Of course not. His talk that evening had been about how breaking rules led to discovering his life’s work. About how we need to lose our fears about the world, starting with our fear of the elements. (We are supposed to picnic outdoors in the winter in Minnesota . . . )
The meal was amazing, by the way. I still think about. Here are my personal pairings:
- Sauvignon Blanc with grilled pears wrapped in Iberico ham appetizer, because the acidic wine was perfect with the creamy and smoky flavors of the food.
- Tannat--an Uruguayan grape that’s like a slightly more tannic Malbec--with roasted leg of porkwrapped in rosemary with orange, black pepper and rosemary salmuera. I love dense red wines with meat.
- Albariño with dulce de leche ice cream with charred bananas. The Bodega Garzón Albariño is light and crisp. A strangely good combo.
OYEYEMI
And this brings me to another rule breaker: Helen Oyemi, author of the brilliant novel Boy, Snow, Bird. I just discovered Oyeyemi’s work, and she has quickly become one of my favorite authors.
The Plot: An extended play on the Snow White tale, Boy, Snow, Bird starts on the lower east side of Manhattan in the 1930s. Boy--the novel’s female narrator-- tells the story of her childhood with an evil rat catcher. She runs away from home and ends up in the town of Flax Hill, Massachusetts: a dreamy, fairy tale village of old-world artisans. Boy eventually marries a jewelry maker, a widower with a young daughter named Snow.
After Boy gives birth to a daughter named Bird, the novel suddenly becomes very real. The narration jumps in time and shifts from Boy to Bird, now a smart-ass adolescent. The town has previously seemed isolated from the world, but now we’re now smack in the middle of U.S. race relations in the 1960s, as the family comes to grips with racial hatred within its ranks. Boy returns to narrate the end of the novel, and there’s a bizarre and incredible plot twist.
This novel breaks so many writing rules. Among them:
- The tone is inconsistent.
- So is the style. Sometimes it’s magically real, sometimes not.
- It deals with the issue of race in ways that are often didactic.
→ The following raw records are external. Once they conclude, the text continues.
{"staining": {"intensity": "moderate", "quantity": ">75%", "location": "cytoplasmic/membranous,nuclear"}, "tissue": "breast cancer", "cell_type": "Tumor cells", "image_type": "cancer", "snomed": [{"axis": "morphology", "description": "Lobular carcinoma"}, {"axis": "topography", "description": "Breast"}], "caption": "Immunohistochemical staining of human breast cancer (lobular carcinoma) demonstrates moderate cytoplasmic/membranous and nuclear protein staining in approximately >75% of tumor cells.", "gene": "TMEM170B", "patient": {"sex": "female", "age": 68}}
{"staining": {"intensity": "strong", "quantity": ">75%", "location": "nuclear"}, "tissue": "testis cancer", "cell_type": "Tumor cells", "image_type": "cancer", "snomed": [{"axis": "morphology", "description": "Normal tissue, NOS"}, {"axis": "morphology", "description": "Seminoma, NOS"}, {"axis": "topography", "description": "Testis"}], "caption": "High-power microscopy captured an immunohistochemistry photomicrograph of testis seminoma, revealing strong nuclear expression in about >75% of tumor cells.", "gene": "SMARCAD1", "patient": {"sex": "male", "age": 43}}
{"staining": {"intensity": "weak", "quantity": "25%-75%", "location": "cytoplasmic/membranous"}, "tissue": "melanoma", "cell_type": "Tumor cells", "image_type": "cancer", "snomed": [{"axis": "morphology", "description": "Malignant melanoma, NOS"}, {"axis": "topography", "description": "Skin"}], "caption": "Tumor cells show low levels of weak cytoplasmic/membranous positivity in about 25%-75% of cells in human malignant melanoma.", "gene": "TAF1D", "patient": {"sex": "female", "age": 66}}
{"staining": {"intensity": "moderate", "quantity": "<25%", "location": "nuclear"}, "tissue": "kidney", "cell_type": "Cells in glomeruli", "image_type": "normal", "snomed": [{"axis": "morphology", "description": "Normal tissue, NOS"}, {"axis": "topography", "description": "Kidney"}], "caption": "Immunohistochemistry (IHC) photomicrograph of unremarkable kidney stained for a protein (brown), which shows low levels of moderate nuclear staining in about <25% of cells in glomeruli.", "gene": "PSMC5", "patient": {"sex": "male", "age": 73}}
- It introduces new characters and concepts at the end.
And yet it all works.
Oyeyemi trusts herself. She leads with her narrators' voices—Boy is sarcastic, scary, and yet adorable. Bird is a smart and appealing teenager. And the Snow White tale gives the novel a deep structure that seems to appear and disappear like a face in the mirror.
ANKO
A toast and tasting notes:
So I toast Mallmann and Oeyeyemi--rule breakers who inspire me to take risks--with a 2011 Anko Malbec Flor de Cardón. It’s grown in the rugged highlands of Salta, Argentina, 750 miles north of Mendoza where most Malbec is planted. At 5700 feet, the vineyard faces more extremes of temperature and more intense sun, which changes the grape in ways you can taste. I didn’t think I’d like it at first, because it has a powerful fruit that hits right away. But then you note its dark complexity, with nice tannins and spiciness. In another wine, it could be unbalanced. But the Anko winemakers somehow make it work--just like all inspirational rule breakers.